> _DATA FOR THE TASK_

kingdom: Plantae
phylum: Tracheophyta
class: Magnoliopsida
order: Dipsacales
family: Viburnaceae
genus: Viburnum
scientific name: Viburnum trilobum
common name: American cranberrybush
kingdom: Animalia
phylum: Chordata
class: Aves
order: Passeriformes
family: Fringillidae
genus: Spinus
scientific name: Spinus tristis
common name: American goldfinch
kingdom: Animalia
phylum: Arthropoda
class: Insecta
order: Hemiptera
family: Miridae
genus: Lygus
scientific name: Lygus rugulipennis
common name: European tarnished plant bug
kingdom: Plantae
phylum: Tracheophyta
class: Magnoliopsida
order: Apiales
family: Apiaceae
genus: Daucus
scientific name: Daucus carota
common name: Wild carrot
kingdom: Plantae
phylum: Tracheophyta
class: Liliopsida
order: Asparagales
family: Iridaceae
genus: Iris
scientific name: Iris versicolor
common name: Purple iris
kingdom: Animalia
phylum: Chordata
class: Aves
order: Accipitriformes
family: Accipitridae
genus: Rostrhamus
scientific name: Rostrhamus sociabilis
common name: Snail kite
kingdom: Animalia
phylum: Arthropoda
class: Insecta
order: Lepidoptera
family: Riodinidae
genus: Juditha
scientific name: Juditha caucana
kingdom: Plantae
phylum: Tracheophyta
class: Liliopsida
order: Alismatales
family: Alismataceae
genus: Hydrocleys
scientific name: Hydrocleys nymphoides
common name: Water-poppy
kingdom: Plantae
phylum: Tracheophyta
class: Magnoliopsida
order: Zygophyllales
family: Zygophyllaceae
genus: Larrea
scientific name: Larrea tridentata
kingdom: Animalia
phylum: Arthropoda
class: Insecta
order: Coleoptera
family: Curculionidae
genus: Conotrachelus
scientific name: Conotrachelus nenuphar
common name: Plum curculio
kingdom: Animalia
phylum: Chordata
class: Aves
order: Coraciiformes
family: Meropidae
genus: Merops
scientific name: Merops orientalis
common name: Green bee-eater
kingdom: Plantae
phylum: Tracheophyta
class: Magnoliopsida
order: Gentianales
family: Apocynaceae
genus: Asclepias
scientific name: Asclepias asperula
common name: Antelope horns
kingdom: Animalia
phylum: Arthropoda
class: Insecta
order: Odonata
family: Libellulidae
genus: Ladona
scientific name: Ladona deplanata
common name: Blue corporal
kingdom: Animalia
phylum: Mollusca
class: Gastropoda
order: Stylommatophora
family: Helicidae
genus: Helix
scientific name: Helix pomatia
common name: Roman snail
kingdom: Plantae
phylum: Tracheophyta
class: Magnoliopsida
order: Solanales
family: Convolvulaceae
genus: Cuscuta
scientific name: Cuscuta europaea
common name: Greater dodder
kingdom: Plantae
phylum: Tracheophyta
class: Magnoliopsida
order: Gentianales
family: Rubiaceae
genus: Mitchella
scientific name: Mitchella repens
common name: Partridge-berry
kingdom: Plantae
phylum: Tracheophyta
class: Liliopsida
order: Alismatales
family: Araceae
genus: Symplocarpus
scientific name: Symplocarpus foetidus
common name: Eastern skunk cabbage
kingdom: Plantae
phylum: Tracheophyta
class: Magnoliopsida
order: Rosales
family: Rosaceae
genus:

> _TASK OBJECTIVE_
Substitute "vernacular name" for every "common name" in the lines of all the items above, and keep everything else as it is.

> _FINISHED TASK_
kingdom: Plantae
phylum: Tracheophyta
class: Magnoliopsida
order: Dipsacales
family: Viburnaceae
genus: Viburnum
scientific name: Viburnum trilobum
vernacular name: American cranberrybush
kingdom: Animalia
phylum: Chordata
class: Aves
order: Passeriformes
family: Fringillidae
genus: Spinus
scientific name: Spinus tristis
vernacular name: American goldfinch
kingdom: Animalia
phylum: Arthropoda
class: Insecta
order: Hemiptera
family: Miridae
genus: Lygus
scientific name: Lygus rugulipennis
vernacular name: European tarnished plant bug
kingdom: Plantae
phylum: Tracheophyta
class: Magnoliopsida
order: Apiales
family: Apiaceae
genus: Daucus
scientific name: Daucus carota
vernacular name: Wild carrot
kingdom: Plantae
phylum: Tracheophyta
class: Liliopsida
order: Asparagales
family: Iridaceae
genus: Iris
scientific name: Iris versicolor
vernacular name: Purple iris
kingdom: Animalia
phylum: Chordata
class: Aves
order: Accipitriformes
family: Accipitridae
genus: Rostrhamus
scientific name: Rostrhamus sociabilis
vernacular name: Snail kite
kingdom: Animalia
phylum: Arthropoda
class: Insecta
order: Lepidoptera
family: Riodinidae
genus: Juditha
scientific name: Juditha caucana
kingdom: Plantae
phylum: Tracheophyta
class: Liliopsida
order: Alismatales
family: Alismataceae
genus: Hydrocleys
scientific name: Hydrocleys nymphoides
vernacular name: Water-poppy
kingdom: Plantae
phylum: Tracheophyta
class: Magnoliopsida
order: Zygophyllales
family: Zygophyllaceae
genus: Larrea
scientific name: Larrea tridentata
kingdom: Animalia
phylum: Arthropoda
class: Insecta
order: Coleoptera
family: Curculionidae
genus: Conotrachelus
scientific name: Conotrachelus nenuphar
vernacular name: Plum curculio
kingdom: Animalia
phylum: Chordata
class: Aves
order: Coraciiformes
family: Meropidae
genus: Merops
scientific name: Merops orientalis
vernacular name: Green bee-eater
kingdom: Plantae
phylum: Tracheophyta
class: Magnoliopsida
order: Gentianales
family: Apocynaceae
genus: Asclepias
scientific name: Asclepias asperula
vernacular name: Antelope horns
kingdom: Animalia
phylum: Arthropoda
class: Insecta
order: Odonata
family: Libellulidae
genus: Ladona
scientific name: Ladona deplanata
vernacular name: Blue corporal
kingdom: Animalia
phylum: Mollusca
class: Gastropoda
order: Stylommatophora
family: Helicidae
genus: Helix
scientific name: Helix pomatia
vernacular name: Roman snail
kingdom: Plantae
phylum: Tracheophyta
class: Magnoliopsida
order: Solanales
family: Convolvulaceae
genus: Cuscuta
scientific name: Cuscuta europaea
vernacular name: Greater dodder
kingdom: Plantae
phylum: Tracheophyta
class: Magnoliopsida
order: Gentianales
family: Rubiaceae
genus: Mitchella
scientific name: Mitchella repens
vernacular name: Partridge-berry
kingdom: Plantae
phylum: Tracheophyta
class: Liliopsida
order: Alismatales
family: Araceae
genus: Symplocarpus
scientific name: Symplocarpus foetidus
vernacular name: Eastern skunk cabbage
kingdom: Plantae
phylum: Tracheophyta
class: Magnoliopsida
order: Rosales
family: Rosaceae
genus:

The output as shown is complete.